Different implementations use different constants Kthat provide different benefits, in particular most implementations go for either K = 2or K = 1.5. A higher Kwill make it faster as it will require less grows, but it will at the same time have a greater memory impact. As an example, in gcc K = 2, while in VS (Dinkumware) K = 1.5.

不同的实现使用不同的常量K来提供不同的好处,特别是大多数实现都使用K = 2K = 1.5。更高的K将使它更快,因为它需要更少的增长,但同时它会产生更大的内存影响。例如,在 gcc 中K = 2,而在 VS (Dinkumware) 中K = 1.5

(*) If the vector grew by a constant quantity, then the complexity of push_backwould become linear instead of amortized constant. For example, if the vector grew by 10 elements when needed, the cost of growing (copy of all element to the new memory address) would be O( N / 10 )(every 10 elements, move everything) or O( N ).

(*) 如果向量以一个常数增长,那么 的复杂度push_back将变为线性而不是摊销常数。例如,如果向量在需要时增加 10 个元素,则增长(将所有元素复制到新内存地址)的成本将为O( N / 10 )(每 10 个元素,移动所有内容)或O( N )

回答by Baiyan Huang

Just to add some mathematic proof on the time complexity on vector::push_back, say the size of vector is n, what we care about here is the number of copies happened so far, say y, notice the copy happens every time you grow the vector.

只是在 上添加一些关于时间复杂度的数学证明vector::push_back,比如向量的大小是n,我们在这里关心的是到目前为止发生的副本数量,例如y,注意每次增加向量时都会发生副本。

Grow by factor ofK

按因子增长K

  y = K^1 + K^2 + K^3 ... K^log(K, n)
K*y =     + K^2 + K^3 ... K^log(K, n) + K*K^log(K, n)

K*y-y = K*K^log(K, n) - K
y = K(n-1)/(K-1) = (K/(K-1))(n-1)

T(n) = y/n = (K/(K-1)) * (n-1)/n < K/(K-1) = O(1)

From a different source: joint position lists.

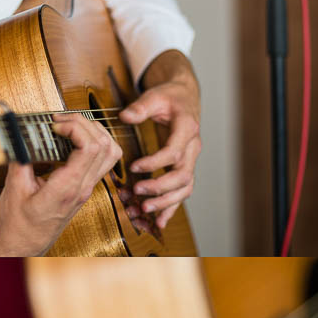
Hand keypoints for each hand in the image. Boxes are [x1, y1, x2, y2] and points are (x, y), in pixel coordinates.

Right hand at [0, 113, 119, 255]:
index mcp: (67, 188)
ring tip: (72, 126)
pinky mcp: (85, 188)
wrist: (25, 244)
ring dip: (96, 132)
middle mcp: (83, 187)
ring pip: (111, 153)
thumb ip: (21, 159)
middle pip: (105, 146)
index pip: (91, 148)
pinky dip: (95, 144)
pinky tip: (75, 140)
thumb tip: (22, 136)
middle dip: (85, 124)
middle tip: (61, 120)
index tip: (56, 124)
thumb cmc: (20, 223)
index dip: (76, 127)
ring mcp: (87, 188)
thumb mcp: (14, 188)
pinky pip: (103, 161)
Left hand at [122, 51, 201, 230]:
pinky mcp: (184, 168)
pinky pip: (181, 192)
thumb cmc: (170, 97)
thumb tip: (125, 117)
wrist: (185, 98)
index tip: (134, 166)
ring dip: (165, 202)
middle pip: (183, 176)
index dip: (155, 163)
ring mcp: (191, 160)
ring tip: (143, 209)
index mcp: (187, 129)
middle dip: (160, 187)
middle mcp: (193, 148)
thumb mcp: (155, 96)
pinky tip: (157, 222)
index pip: (174, 152)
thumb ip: (140, 108)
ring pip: (185, 189)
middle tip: (138, 191)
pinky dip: (171, 208)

K/(K-1)is a constant, and see the most common cases:

K/(K-1)是一个常数,看看最常见的情况:

  • K=2, T(n) = 2/(2-1) = 2
  • K=1.5, T(n) = 1.5/(1.5-1) = 3
  • K=2,T(n) = 2/(2-1) = 2
  • K=1.5,T(n) = 1.5/(1.5-1) = 3

and actually there is a reason of choosing K as 1.5 or 2 in different implementations, see this graph: as T(n)reaching the minimum when Kis around 2, there is not much benefit on using a larger K, at the cost of allocating more memory

实际上,在不同的实现中选择 K 作为 1.5 或 2 是有原因的,请参见此T(n)K在 2 左右时达到最小值,使用更大的 没有太大好处K,但代价是分配更多内存

Grow by constant quantity ofC

以恒定数量增长C

y = C + 2*C + 3*C + 4*C +  ... (n/C) * C
  = C(1+2+3+...+n/C), say m = n/C
  = C*(m*(m-1)/2)
  = n(m-1)/2

T(n) = y/n = (n(m-1)/2)/n = (m-1)/2 = n/2C - 1/2 = O(n)

As we could see it is liner

正如我们所看到的,它是班轮

回答by Kiril Kirov

The capacity of the vectoris completely implementation-dependent, no one can tell how it's growing..

的容量vector完全依赖于实现,没有人知道它是如何增长的。

回答by Erik

Are you using the "Rogue Wave" implementation?

您在使用“Rogue Wave”实现吗?

How capacity grows is up to the implementation. Yours use 2^N.

容量如何增长取决于实施。你使用 2^N。

回答by swegi

Yes, the capacity doubles each time it is exceeded. This is implementation dependent.

是的,每次超过容量都会增加一倍。这是依赖于实现的。